The only way to solve it would be to reprogram every single person on the planet, or for aliens to invade, which ain't happening ever.

theycallmemellojello Thu 19-Nov-15 08:08:37

And what do you mean by global cooperation? We cooperate plenty with Turkey - they are bombing the Kurds who are currently the only people fighting Isis on the ground. We cooperated with Syrian rebels who are now members of Isis. We cooperate with SA and so on, who seem to be funding Isis. So what, do we stop 'cooperating' with these entities? Go it alone and achieve our objectives through military might? It's rather more complicated than either cooperation or military action.

StrawberryTeaLeaf Thu 19-Nov-15 08:11:36

With respect dismissing people who disagree with you as being part of a 'hive mind' doesn't speak volumes for your ability to see things from different perspectives and reach an answer in negotiations.

No, that's not what I meant, Goodnight referenced the way a MN 'party line' can sometimes kick in and I was saying that there's no reason it should kick in on this occasion.

I think most people would agree that reaching a peaceful resolution through negotiation is preferable to war, famine and displacement of people.

Well f course.
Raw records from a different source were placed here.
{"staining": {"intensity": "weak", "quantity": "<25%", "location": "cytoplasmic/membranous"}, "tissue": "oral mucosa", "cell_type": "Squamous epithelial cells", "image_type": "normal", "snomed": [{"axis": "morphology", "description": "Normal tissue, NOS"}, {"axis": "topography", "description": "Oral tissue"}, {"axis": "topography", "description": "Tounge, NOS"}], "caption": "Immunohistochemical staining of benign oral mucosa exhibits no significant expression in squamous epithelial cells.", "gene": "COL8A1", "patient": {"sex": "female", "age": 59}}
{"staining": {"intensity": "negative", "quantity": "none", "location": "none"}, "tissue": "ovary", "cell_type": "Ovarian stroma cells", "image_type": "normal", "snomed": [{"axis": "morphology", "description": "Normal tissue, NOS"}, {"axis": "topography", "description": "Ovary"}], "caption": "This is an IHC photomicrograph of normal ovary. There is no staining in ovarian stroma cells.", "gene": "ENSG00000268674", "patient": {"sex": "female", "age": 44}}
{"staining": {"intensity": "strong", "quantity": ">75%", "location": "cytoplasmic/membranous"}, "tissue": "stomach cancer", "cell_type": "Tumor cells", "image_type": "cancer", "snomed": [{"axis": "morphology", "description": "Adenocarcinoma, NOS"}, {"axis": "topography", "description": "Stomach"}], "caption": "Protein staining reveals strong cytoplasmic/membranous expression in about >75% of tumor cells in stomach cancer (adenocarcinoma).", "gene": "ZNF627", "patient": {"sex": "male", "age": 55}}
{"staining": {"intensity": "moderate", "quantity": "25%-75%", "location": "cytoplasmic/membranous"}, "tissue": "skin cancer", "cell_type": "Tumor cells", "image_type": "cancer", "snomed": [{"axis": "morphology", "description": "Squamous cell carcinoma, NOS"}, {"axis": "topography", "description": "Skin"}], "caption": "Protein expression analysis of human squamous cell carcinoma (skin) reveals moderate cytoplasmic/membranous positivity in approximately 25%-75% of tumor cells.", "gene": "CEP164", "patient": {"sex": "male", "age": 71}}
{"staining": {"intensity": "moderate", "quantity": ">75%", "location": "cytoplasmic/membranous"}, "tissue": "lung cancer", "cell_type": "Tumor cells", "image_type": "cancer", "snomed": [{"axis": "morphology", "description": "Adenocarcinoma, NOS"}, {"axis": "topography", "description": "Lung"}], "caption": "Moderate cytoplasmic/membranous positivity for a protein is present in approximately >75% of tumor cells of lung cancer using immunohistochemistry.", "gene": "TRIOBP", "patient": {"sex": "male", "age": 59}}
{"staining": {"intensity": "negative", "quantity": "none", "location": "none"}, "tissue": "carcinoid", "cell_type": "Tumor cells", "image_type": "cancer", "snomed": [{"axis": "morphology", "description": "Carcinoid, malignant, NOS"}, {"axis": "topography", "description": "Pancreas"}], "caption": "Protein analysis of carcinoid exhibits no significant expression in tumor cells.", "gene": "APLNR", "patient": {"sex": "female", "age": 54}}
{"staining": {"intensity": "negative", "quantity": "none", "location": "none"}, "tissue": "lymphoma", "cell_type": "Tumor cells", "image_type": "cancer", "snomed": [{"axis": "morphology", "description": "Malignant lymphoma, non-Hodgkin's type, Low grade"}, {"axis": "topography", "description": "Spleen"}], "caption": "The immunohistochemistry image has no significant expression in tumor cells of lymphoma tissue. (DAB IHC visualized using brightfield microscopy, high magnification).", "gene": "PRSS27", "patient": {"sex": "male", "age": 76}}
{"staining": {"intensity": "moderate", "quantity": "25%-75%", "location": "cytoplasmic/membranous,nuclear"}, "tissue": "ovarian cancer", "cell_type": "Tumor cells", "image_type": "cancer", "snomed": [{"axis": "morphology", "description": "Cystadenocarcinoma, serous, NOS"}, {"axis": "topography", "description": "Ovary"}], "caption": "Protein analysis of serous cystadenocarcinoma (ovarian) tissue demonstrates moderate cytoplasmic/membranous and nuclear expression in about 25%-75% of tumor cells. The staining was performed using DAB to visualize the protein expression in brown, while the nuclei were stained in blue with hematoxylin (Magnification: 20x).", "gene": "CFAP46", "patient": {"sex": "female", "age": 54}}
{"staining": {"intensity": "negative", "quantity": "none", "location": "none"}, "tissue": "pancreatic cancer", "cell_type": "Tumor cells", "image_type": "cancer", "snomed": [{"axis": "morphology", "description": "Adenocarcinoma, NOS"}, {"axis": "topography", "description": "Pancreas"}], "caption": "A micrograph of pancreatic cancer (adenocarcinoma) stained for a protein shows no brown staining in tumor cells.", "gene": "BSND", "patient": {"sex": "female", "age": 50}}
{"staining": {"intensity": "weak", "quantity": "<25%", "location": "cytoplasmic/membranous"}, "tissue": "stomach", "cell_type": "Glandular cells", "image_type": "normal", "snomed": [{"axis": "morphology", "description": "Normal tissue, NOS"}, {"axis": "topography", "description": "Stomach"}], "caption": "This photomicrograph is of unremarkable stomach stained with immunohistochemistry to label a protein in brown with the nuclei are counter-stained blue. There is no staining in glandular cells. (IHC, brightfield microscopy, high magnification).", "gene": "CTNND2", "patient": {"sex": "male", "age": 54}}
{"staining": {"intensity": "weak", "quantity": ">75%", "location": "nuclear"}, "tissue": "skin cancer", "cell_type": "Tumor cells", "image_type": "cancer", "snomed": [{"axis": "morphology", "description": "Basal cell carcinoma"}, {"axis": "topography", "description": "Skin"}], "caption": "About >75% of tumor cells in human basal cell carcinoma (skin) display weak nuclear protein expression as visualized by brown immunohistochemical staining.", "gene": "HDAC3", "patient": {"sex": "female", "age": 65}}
What I was asking was why we aren't better at that at this point in history.

But it seems like you think war is the way to achieve this (ie we should be less reactive and more proactive).

No. Generally I think quite the opposite.

Well, maybe armed conflict is the answer to Isis, but we can't go in and impose our will on the entire world can we?

Exactly IS is a very particular and unique example for which peace techniques are unlikely to work.

And I actually disagree that US/UK policy has been reactive - the Iraq war was not reactive (remember preemptive strikes) and that's what's got us into the current mess.

Really?? Think about the chain of events 9/11 ignited.

AuntieStella Thu 19-Nov-15 08:11:45

"I suppose I mean global cooperation on global affairs AuntieStella. Current events all seem so primitive for a supposedly advanced species."

But what would this actually be?

It's all very well saying co-operate, but co-operate on what (who decides?) and how? What would nations/people actually do ?

Seriouslyffs Thu 19-Nov-15 08:12:23

Trying to make things better in situ claim land is the cause of most strife over millennia and migration has fuelled most development and civilisation.
But the logistics and scale now are worrying.

theycallmemellojello Thu 19-Nov-15 08:15:05

Ok, so it seems you're saying that you wish everyone would be nicer to each other and don't understand why they're not?

StrawberryTeaLeaf Thu 19-Nov-15 08:24:01

It's all very well saying co-operate, but co-operate on what (who decides?) and how? What would nations/people actually do ?

That's what I'm asking i suppose. Why do we not have universities and institutes and lavishly funded international foundations actively looking for answers that transcend politics?

Perhaps *steamed is right and it's all about hugely preventative economics.